On the heels of three memoranda from its General Counsel, multiple ALJ decisions, and even one or two decisions of the full Board addressing employer social media and communications policies over the last couple of years, the National Labor Relations Board (NLRB)’s decision last week in DirecTV, which held that DirectTV’s policies restricting certain employee communication were unlawfully overbroad, might be viewed by some as rather predictable. Nevertheless, despite the uncertain validity of recent Board decisions in general in light of the D.C. Circuit’s Noel Canning decision (see our blog post from yesterday for more discussion of the Noel Canning decision), DirecTV is instructive precisely because of its apparent routine nature. In short, as Board decisions related to social media and employee communications become more predictable and routine, the more the employer community has some reasonable assurance that it can craft policies that can withstand NLRB scrutiny.

Communication with the Media:

DirecTV had two policies relating to communications with media that were challenged in this case. The first, a handbook policy, said, simply, “Do not contact the media.” The NLRB said that this policy violated employee rights under Section 7 of the National Labor Relations Act (NLRA) because it covered employee comments to reporters about labor disputes. The Board did offer some guidance about what might be required of a permissible policy, finding that the rule should have differentiated between protected (by Section 7) statements and non-protected statements, like those that are maliciously false.

The second media communication policy, a “Public Relations” policy on the company intranet, said, in part, “Employees should not contact or comment to any media about the company unless pre-authorized by Public Relations.” The Board struck down this policy as well, holding that it would prevent workers from expressing disagreement with DirecTV to the media about labor disputes, including those about wages, hours, or terms and conditions of employment. These rights are protected by Section 7 of the NLRA. The Board noted that the rule made no attempt to limit its application to statements about proprietary information, which presumably would have been permissible.

Communication with Law Enforcement:

The same handbook policy on media communication also addressed communication with law enforcement. The policy stated that if law enforcement “wants to interview or obtain information regarding a DIRECTV employee . . . the employee should contact the Security department” who would handle the inquiry. The Board held that this policy would reasonably be understood by employees to require them to contact security before cooperating in an NLRB investigation of an unfair labor practice charge—even though the NLRA protects employees’ rights to file an unfair labor practice charge and provide information to the NLRB in an unfair labor practice investigation. The Board also found that it was overbroad to the extent it affected employee contact with other law enforcement officials concerning wages, hours, or working conditions. While the Board did not give examples, this would include communications with the Department of Labor, Ohio Bureau of Wage & Hour Administration, the Occupational Safety and Health Administration (OSHA), or Ohio Bureau of Workers’ Compensation.

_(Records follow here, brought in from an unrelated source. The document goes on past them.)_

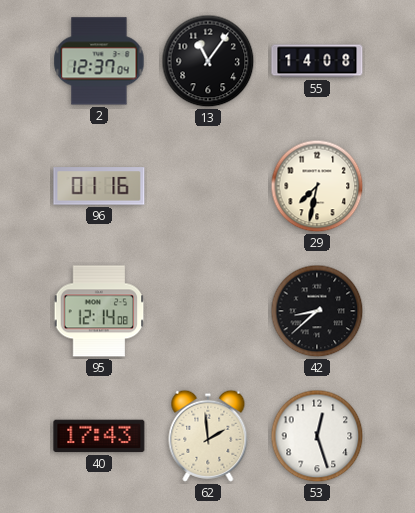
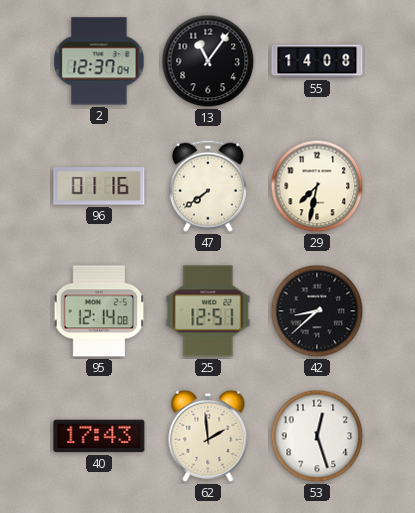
47: none -> 7:39
25: none -> 12:51
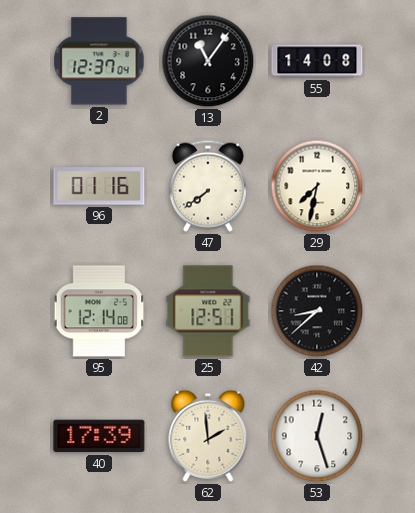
40: 17:43 -> 17:39
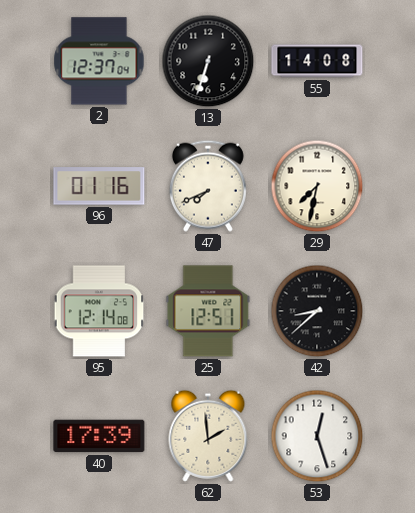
13: 11:06 -> 6:33
47: 7:39 -> 7:41
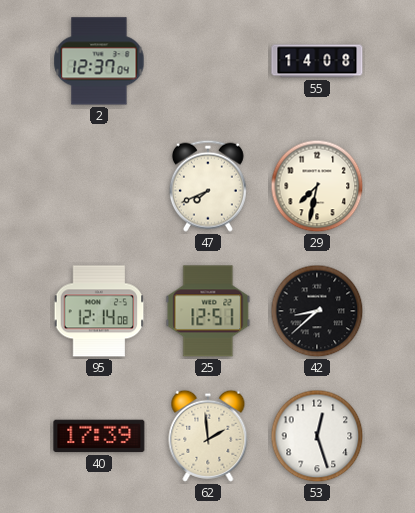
13: 6:33 -> none
96: 01:16 -> none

The NLRB similarly struck down a handbook policy that said that employees should “[n]ever discuss details about [their] job, company business or work projects with anyone outside the company” and “[n]ever give out information about customers or DIRECTV employees.” Employee records were expressly included as confidential company information. The Board held that this policy would lead employees to believe that they were restricted in discussing wages, hours, and terms and conditions of employment—again, something Section 7 protects—and restricted in communicating with union representatives, Board agents, and other governmental agencies about workplace matters—which is also protected by the NLRA.

“Company Information”:

Finally, the Board struck down an intranet policy that prohibited employees from blogging, entering chat rooms, posting messages on public websites, or otherwise disclosing non-public company information. No definition of “company information” was given. “The Board read the previous confidential information policy in conjunction with this policy to conclude that it included discussion of employee records. The Board held that “company information” reasonably could be interpreted to include wages and other information about terms and conditions of employment, which, as mentioned above, cannot be restricted.

Attempted Repudiation of the Unlawful Rules:

During the challenge of these policies, DirecTV rescinded the policies to avoid an unfair labor practice finding. For a repudiation to be a successful defense, it must be timely, unambiguous, specific in nature to the coercive conduct, and untainted by other unlawful conduct. It must also be publicized to employees that going forward, Section 7 rights will not be interfered with. The Board held that DirecTV failed to timely repudiate the policies because the attempted repudiation occurred one year after the rules were put in place and only after a complaint was filed. The Board also found the repudiation ineffective because DirecTV failed to admit wrongdoing, instead publishing the repudiation as an attempt to “clarify” its intent behind the policies.

DirecTV was ordered to rescind the policies and inform employees company-wide that the policies had been revised or rescinded.

Bottom Line: At this point, employers must understand that any social media or similar communications policies that can be interpreted as restricting employees’ rights to communicate with each other or the outside world regarding the terms and conditions of their employment will be struck down by the NLRB. As we have indicated in the past, employers are encouraged to narrowly tailor their policies or provide examples to make it clear that the policies do not have such unlawful objectives.